Le danger est d'autant plus grand que certains sites Internet légaux conservent, au sein des profils de leurs utilisateurs, leurs coordonnées bancaires. Les pirates peuvent alors utiliser ces données à des fins malhonnêtes. Enfin, les distributeurs peuvent également pâtir de ce type de piratage car, après une ou plusieurs expériences malheureuses, les internautes peuvent tout simplement perdre peu à peu confiance dans les sites marchands en ligne, entraînant de ce fait une baisse de l'activité de ce secteur.

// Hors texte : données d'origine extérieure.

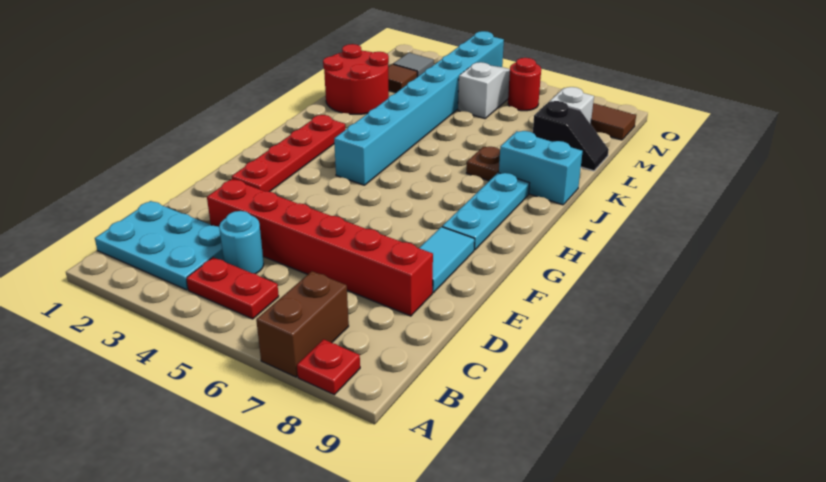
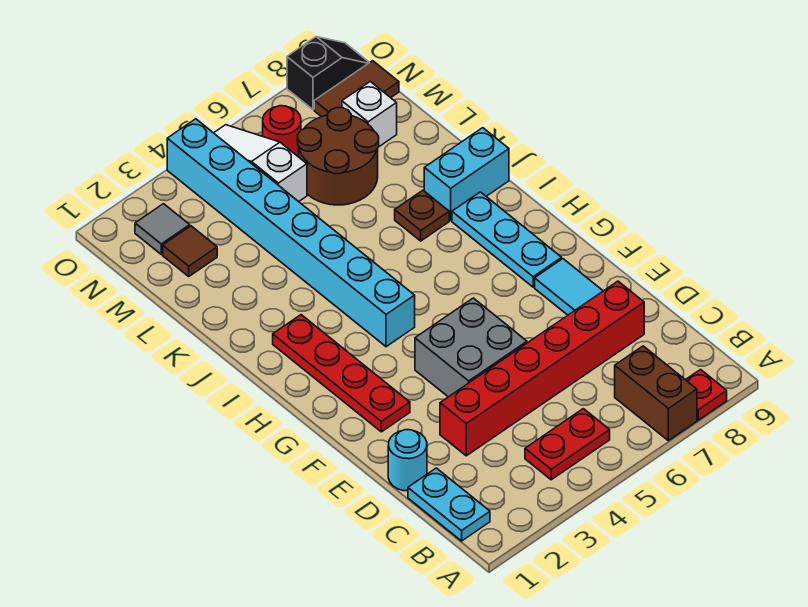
cyan plate B1:C3 level 1 -> cyan plate B1:C1 level 1
cyan round brick C4 level 1 -> cyan round brick D1 level 1
none -> grey brick E4:F5 level 1
red round brick K1:L2 level 1 -> none
none -> brown round brick L6:M7 level 1
black slope L8:L9 level 1 top 8 -> black slope O8:O9 level 1 top 8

La contrefaçon, un effet boule de neige
Le niveau d'emploi dans le secteur informatique peut également pâtir directement de la contrefaçon de logiciel. La concurrence déloyale exercée par les réseaux parallèles de distribution de produits illicites impacte directement l'activité des professionnels de l'informatique, partenaires naturels des éditeurs de logiciels dans la lutte contre la contrefaçon. Une étude commandée par BSA[3] démontre que le taux de piratage en France en 2007 a atteint 42%. Ce taux entraîne un manque à gagner pour l'industrie du logiciel de l'ordre de 1,77 milliards d'euros (2,6 milliards de dollars)[4].

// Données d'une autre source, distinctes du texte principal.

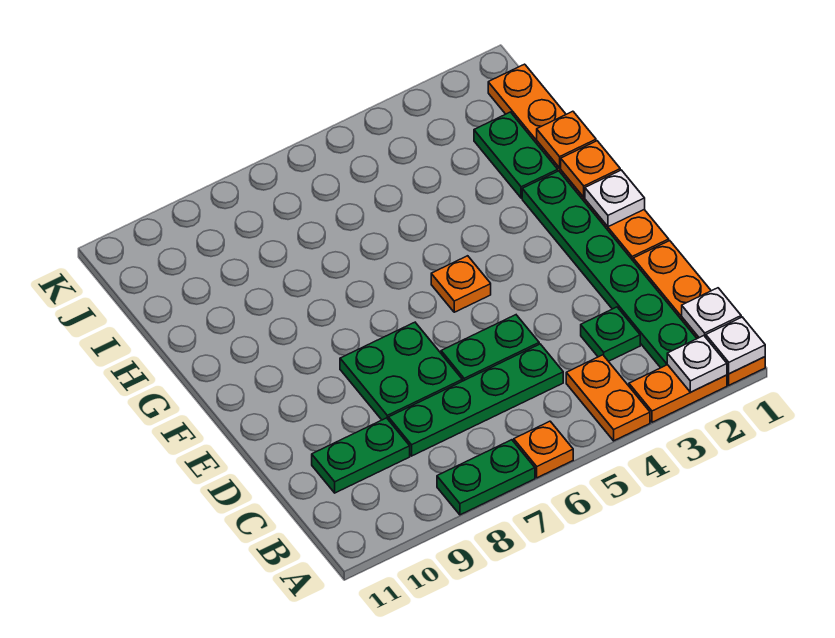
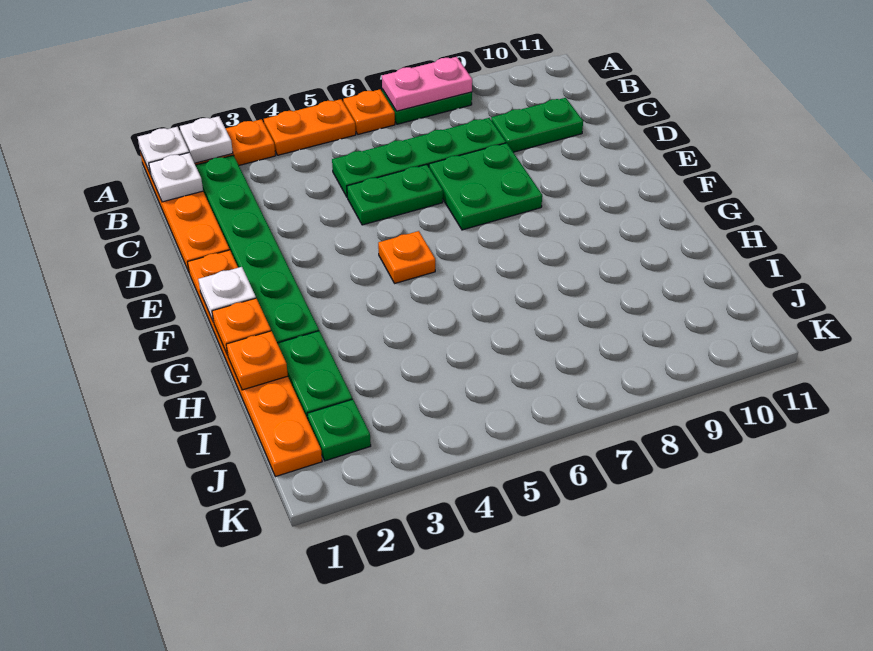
orange plate A4:B4 level 1 -> orange plate A4:A5 level 1
none -> pink plate A7:A8 level 2
green plate C3 level 1 -> green plate J2 level 1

Une autre étude[5], publiée en janvier 2008, a montré qu'une baisse du piratage de logiciels était susceptible de générer des centaines de milliers d'emplois nouveaux et des milliards de dollars de croissance économique, tout en gonflant les recettes fiscales qui serviraient à financer les programmes et services locaux.

En effet, selon le cabinet d'études IDC, chaque euro dépensé dans l'achat d'un logiciel s'accompagne de 1,25 euro de dépenses annexes, principalement des services associés comme l'installation du logiciel, la formation du personnel ou les services de maintenance. Cet investissement supplémentaire, généré par la vente même du logiciel, profite pour l'essentiel à des entreprises de distribution et à des services informatiques implantés localement. Aussi, si le piratage des logiciels baissait aujourd'hui, la plus grande partie des gains économiques générés par la vente de logiciels resterait dans le pays, participant ainsi à l'amélioration de la santé économique.

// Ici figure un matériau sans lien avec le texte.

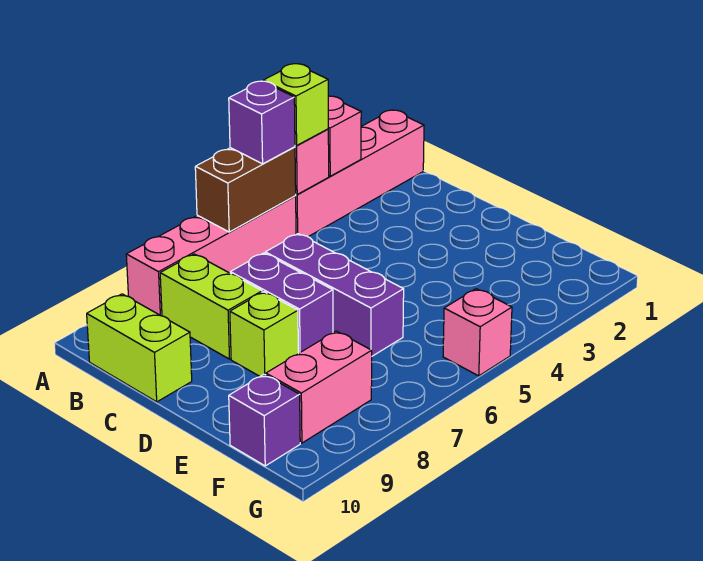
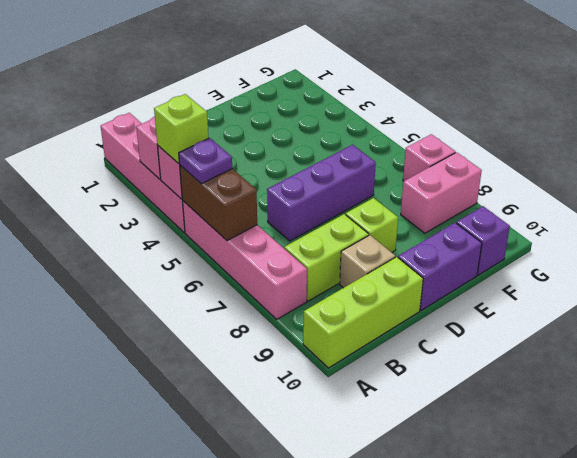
purple brick A5 level 3 -> purple plate A5 level 3
lime brick B10:C10 level 1 -> lime brick A10:C10 level 1
purple brick C7:D7 level 1 -> purple brick D10:E10 level 1
none -> tan brick C9 level 1
pink brick F8:F9 level 1 -> pink brick F8:G8 level 1
pink brick G5 level 1 -> pink brick G7 level 1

En prenant l'exemple de la France, une simple réduction de 10 points du taux de piratage, étalée sur les quatre prochaines années, permettrait de renforcer le secteur informatique local, de générer 14 465 nouveaux emplois bien rémunérés et de contribuer à l'économie française à hauteur de 6 052 millions d'euros (8 907 millions de dollars).

[1]
Chiffre de l'observatoire des marchés de l'Autorité de Régulation des communications électroniques et des postes (ARCEP)

[2] Selon une étude sur l'utilisation d'Internet en Europe, au Moyen-Orient et en Australie, réalisée en août et septembre 2007. "Majority of Internet bandwidth consumed by P2P services," Paul Mah, IT News Digest on Tech Republic.com, 28 novembre 2007, http://blogs. techrepublic.com.com/tech-news/?p=1651.

[3] Cinquième étude annuelle sur le piratage de logiciels, qui couvre 108 pays, réalisée de manière indépendante par IDC, numéro un mondial des prévisions et études de marché pour le secteur des technologies de l'information

[4] 1 € = 1,47185 dollars au 31 décembre 2007

[5] Etude BSA-IDC publiée en janvier 2008 examinant les retombées économiques d'une baisse du piratage de logiciels dans 42 pays et reposant sur le Piracy Impact Model (PIM) d'IDC, un modèle de calcul des effets du piratage qui utilise les enseignements des études de marché d'IDC sur les dépenses informatiques et le piratage de logiciels dans le monde entier ainsi que d'autres informations sur les niveaux d'emploi en informatique et sur la fiscalité en rapport avec l'informatique.